■ **Your task**: Only the pictures stay out; please return all the entries below exactly as written.
Provided material below:
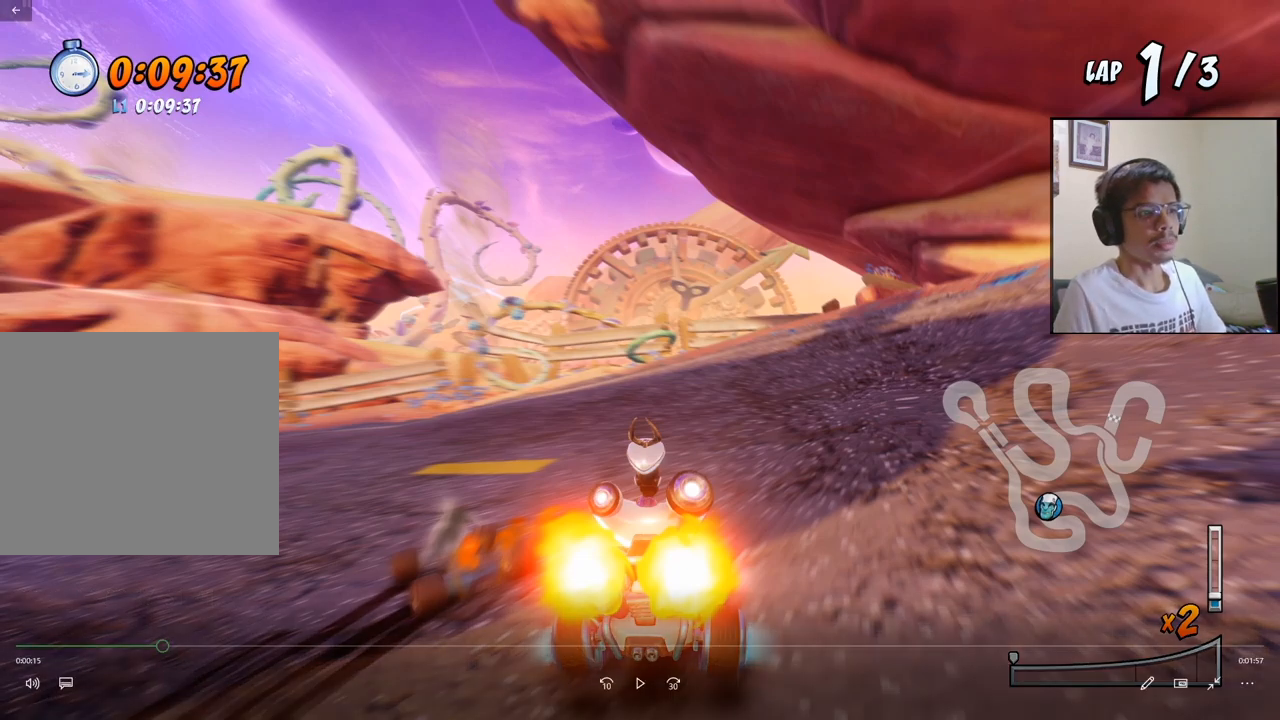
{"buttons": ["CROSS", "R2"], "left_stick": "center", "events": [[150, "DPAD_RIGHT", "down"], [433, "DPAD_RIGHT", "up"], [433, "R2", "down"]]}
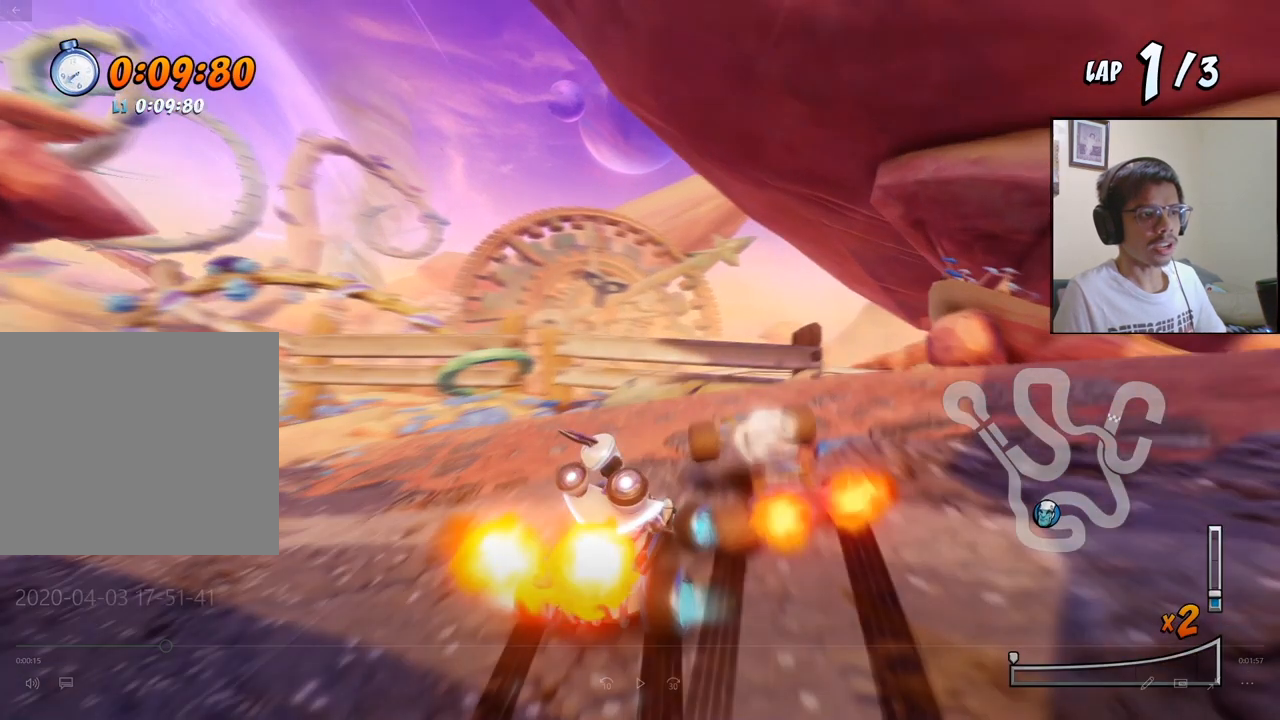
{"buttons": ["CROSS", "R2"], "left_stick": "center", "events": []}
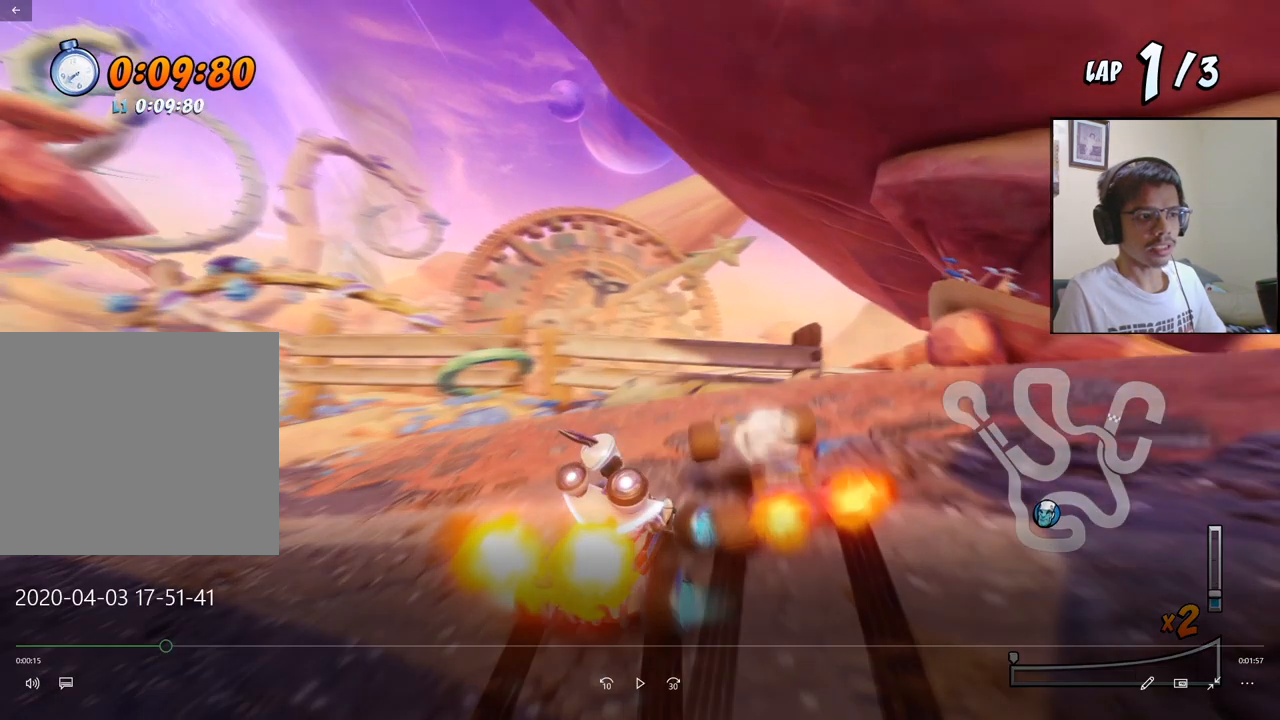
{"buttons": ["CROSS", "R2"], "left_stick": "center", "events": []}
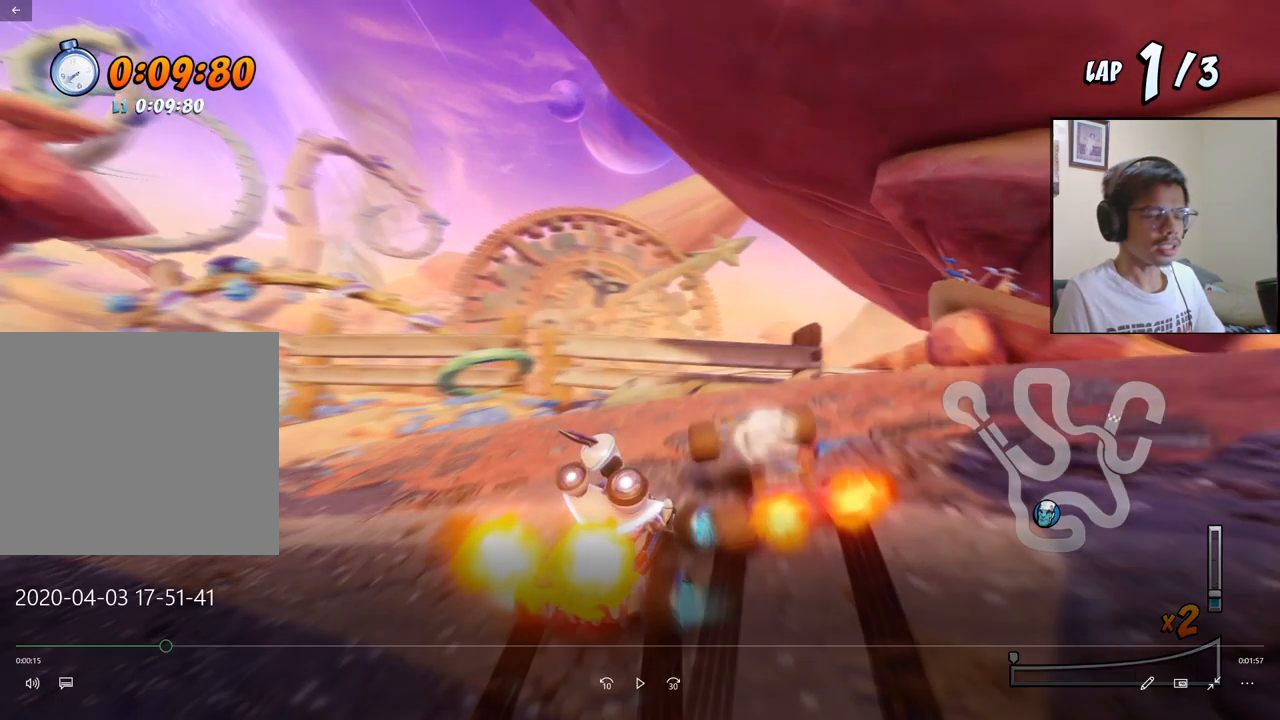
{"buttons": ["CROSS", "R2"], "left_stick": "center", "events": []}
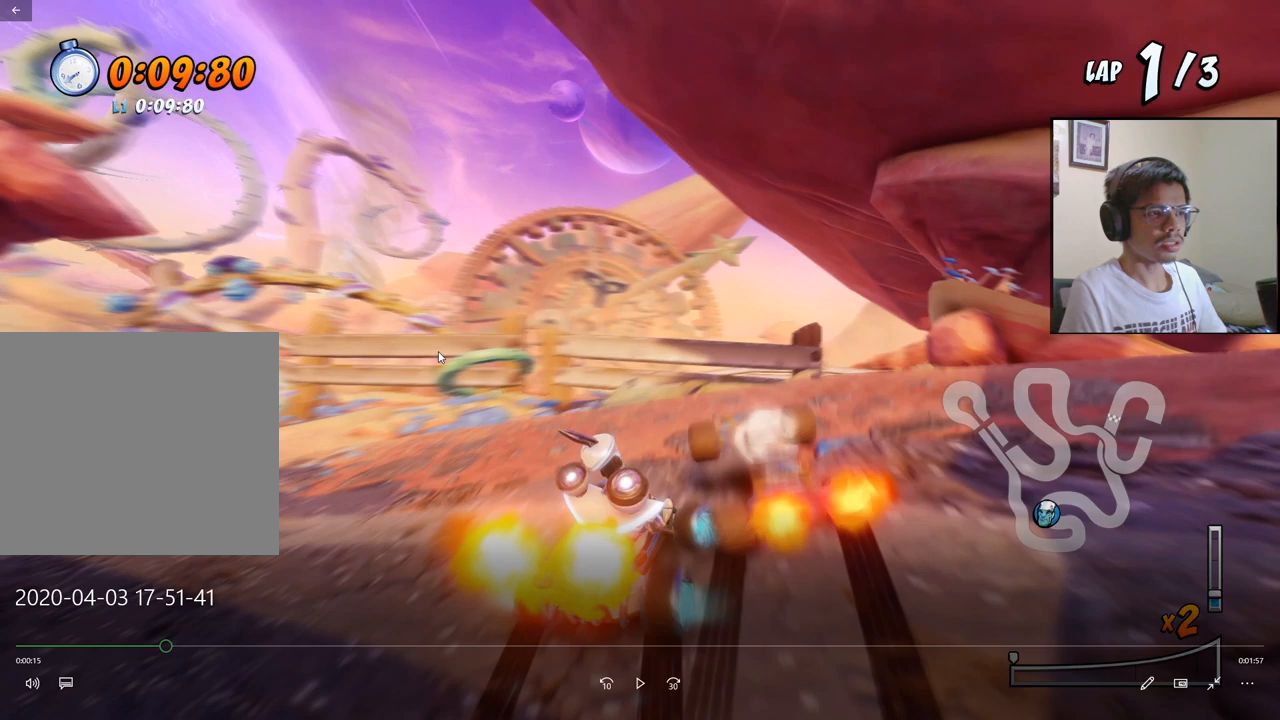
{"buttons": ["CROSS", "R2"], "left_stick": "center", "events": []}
End of Provided material.
■ **Exercise response**:
{"buttons": ["CROSS", "R2"], "left_stick": "center", "events": [[150, "DPAD_RIGHT", "down"], [433, "DPAD_RIGHT", "up"], [433, "R2", "down"]]}
{"buttons": ["CROSS", "R2"], "left_stick": "center", "events": []}
{"buttons": ["CROSS", "R2"], "left_stick": "center", "events": []}
{"buttons": ["CROSS", "R2"], "left_stick": "center", "events": []}
{"buttons": ["CROSS", "R2"], "left_stick": "center", "events": []}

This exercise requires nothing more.